A Câmara de Santa Maria da Feira, no distrito de Aveiro, confirmou hoje que foi alvo de buscas por parte da Polícia Judiciária (PJ) no âmbito da operação "Lúmen".
Contactada pela Lusa, fonte da autarquia referiu que a Câmara recebeu hoje uma equipa de inspetores da PJ, no âmbito de uma operação a nível nacional que decorre, em simultâneo, em vários municípios.
A mesma fonte assegurou que foi facultado o acesso à informação solicitada, adiantando que o município "encontra-se totalmente disponível para colaborar com as autoridades, prestando todos os esclarecimentos que venham a ser considerados necessários".
A PJ deteve hoje quatro pessoas suspeitas dos crimes de corrupção ativa e passiva, participação económica em negócio, abuso de poder e associação criminosa, relacionados com o fornecimento e a instalação de iluminações festivas.
Em comunicado enviado à Lusa, a PJ refere que foi realizada, através da Diretoria do Norte, uma operação policial no âmbito da criminalidade económico-financeira, tendo sido detidos “um administrador e um funcionário de uma empresa privada, uma presidente de associação privada e um funcionário público”.
Na operação “Lúmen”, foram efetuadas 26 buscas domiciliárias e não domiciliárias, em várias zonas do país, em entidades e empresas públicas e privadas.
De acordo com a PJ, a investigação teve origem numa denúncia ligada com a “pretensa viciação de procedimentos de contratação pública relacionados com o fornecimento e instalação de iluminações festivas, utilizadas nas épocas de Natal e na celebração de diversas festividades”.
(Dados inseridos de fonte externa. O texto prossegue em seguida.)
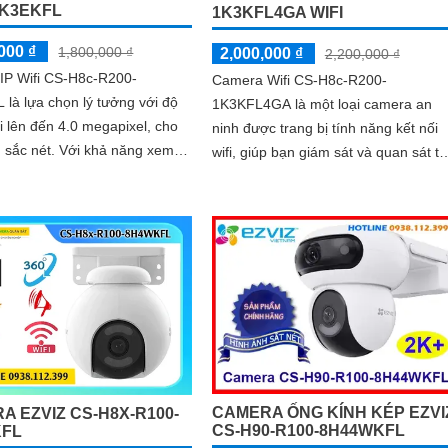
1K3EKFL
1K3KFL4GA WIFI
000 ₫
1,800,000 ₫
2,000,000 ₫
2,200,000 ₫
IP Wifi CS-H8c-R200-
Camera Wifi CS-H8c-R200-
là lựa chọn lý tưởng với độ
1K3KFL4GA là một loại camera an
i lên đến 4.0 megapixel, cho
ninh được trang bị tính năng kết nối
. Với khả năng xem
wifi, giúp bạn giám sát và quan sát từ
Full Color trong khoảng cách
xa qua internet. Camera này được
thiết kế nhỏ gọn và dễ dàng lắp đặt 
bất kỳ vị trí nào trong nhà hoặc ngoài
trời
CAMERA ỐNG KÍNH KÉP EZVI
A EZVIZ CS-H8X-R100-
CS-H90-R100-8H44WKFL
KFL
As diligências realizadas pela autoridade revelaram a existência de “um esquema criminoso, de caráter organizado e sistémico, tendente à viciação de procedimentos de contratação pública”.
“Mediante a obtenção ilegal de informação privilegiada a troco de contrapartidas de cariz financeiro atribuídas a elementos de entidades adjudicantes, em subversão das regras da transparência, igualdade e concorrência do mercado, eram garantidas adjudicações à empresa visada em valores que ascendem a oito milhões de euros”, refere a nota.
Na operação participaram um magistrado judicial, um magistrado do Departamento de Investigação e Ação Penal (DIAP) Regional do Porto, 120 investigadores criminais e ainda peritos informáticos, peritos financeiros e seguranças de diversas unidades da PJ.
Os detidos vão ser presentes ao Tribunal de Instrução Criminal do Porto, para primeiro interrogatório judicial e aplicação das medidas de coação.
O inquérito é titulado pelo DIAP Regional do Porto.
Segundo informação avançada pelo Correio da Manhã (CM), as buscas aconteceram em pelo menos 10 autarquias, incluindo Lisboa, Tavira, Lamego e Maia.
Segundo o CM, a megaoperação é apontada como uma das maiores de sempre da PJ.